I think another thing that Settlers taught us, which I wasn't able to mock up here, is the value of graphical information in place of simple text. In my ideal card design for Empire Builder each demand would be graphically depicted via a map. You'd see the overall area covered by the game, with source cities marked in red and the destination city marked in green. Maybe there'd even be lines between these points listing the minimal costs for getting from one place to the other, to make it easier for you to assess which source you wanted to go to.

The problem with this final possibility is that the teeny little cards, with three demands each, can't really accomodate it. You'd either need larger cards or, more rationally, you'd need to put a single demand on a card rather than three, and that delves further into upsetting the base design of Empire Builder than I want to this week.

Conclusion

If I've offered one insight into game design this week, I hope it's that graphic design is very important. I'm fairly convinced that The Settlers of Catan has succeeded as one of the best-selling Games of Ours not just because of its gameplay, but also because of its very good and utilitarian graphic design sense. Empire Builder shows how non-utilitarian component design often was just one gaming generation before Catan, but also how there's simple room for improvement.

Next time I'm going to finish up my survey of Empire Builder by talking about some of the other design that could be overhauled to create a richer, and generally improved, twenty-first century game.

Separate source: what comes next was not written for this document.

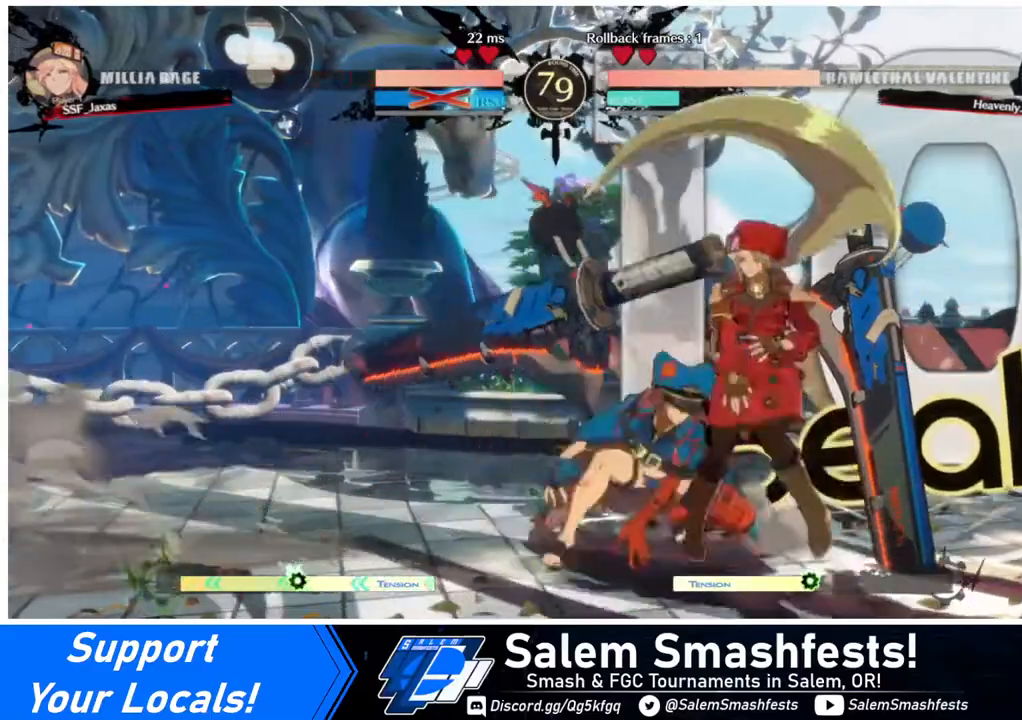
{"buttons": ["DPAD_DOWN", "DPAD_RIGHT"], "events": []}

PS: Game Store Confidential should be back in this space next Monday.

6 comments:

Anonymous said...

Great idea. I like your design on the cards, but I think the game needs some BIG changes to keep the game down time. I can't wait to see your next article on the subject.

huzonfirst said...

Actually, Shannon, there already exists a great redesign of Empire Builder. It's called Funkenschlag! :-)

Anonymous said...

I like the picture idea, but agree that it could get pretty crowded on the card. One solution might be to draw cards in sets of three, only one of which could be completed. This would have two effects, one good and one bad. The good is that it would provide even more variablility in the game because particular contracts wouldn't be tied together in groupd of three. Counterbalancing that is the idea that during design the loads on a given card are on the same card for a reason.

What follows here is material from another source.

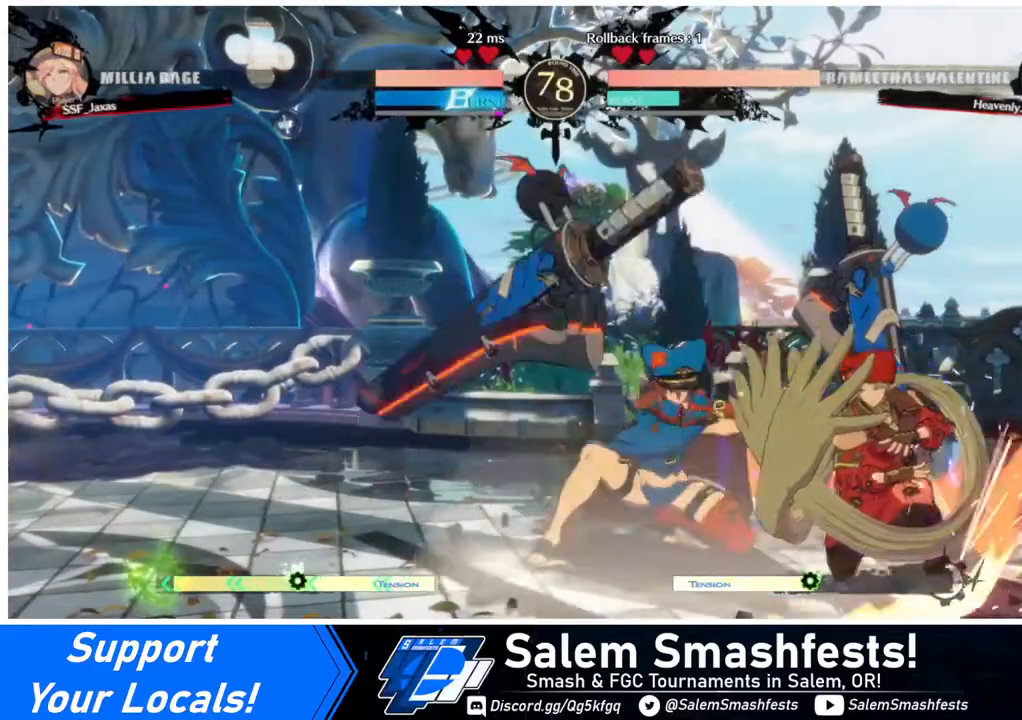
{"buttons": ["DPAD_DOWN", "DPAD_RIGHT"], "events": []}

Another approach that would change the game more, but maybe not too much would be to have a map with three contracts pictured on the same map with different colors and have all the yellow routes pay $X, the red, $Y, etc.

Anonymous said...

Well written, Shannon.

The card mockups that you provided show a wonderful progression, making information quickly available and the game easier to play.

I look forward to other articles talking about game design (especially usability), and wonder if you would actually dissect the game that you held up as an example. Exactly what has Settlers of Catan taught you about game design? Where are it's strengths? Weaknesses?

Anonymous said...

Having recently written Publishing Games of Superior Functional Design I found your post to be highy interesting and entertaining. There is so much that can go into enhancing the usability of these games we play. These enhancements should if anything reduce game play time or, at the very least, allow us to devote more of our attention to a game's meaningful decisions.

Anonymous said...

I love your ideas for the cards making the game easy to play indeed.
I actually designed the Preliminary version of Australian Rails back in 1989. It took them some years (1994) to get around to publishing it. When I designed the game I wanted to have some events that were "board interactive" in a way that would not only delay players like snow storms, but that would affect the map based on Australia's desert terrain, hence the sand storms and rivers drying up events.
Mayfair imported a number of these into Iron Dragon later. I would love to see the games updated in the ways you've described!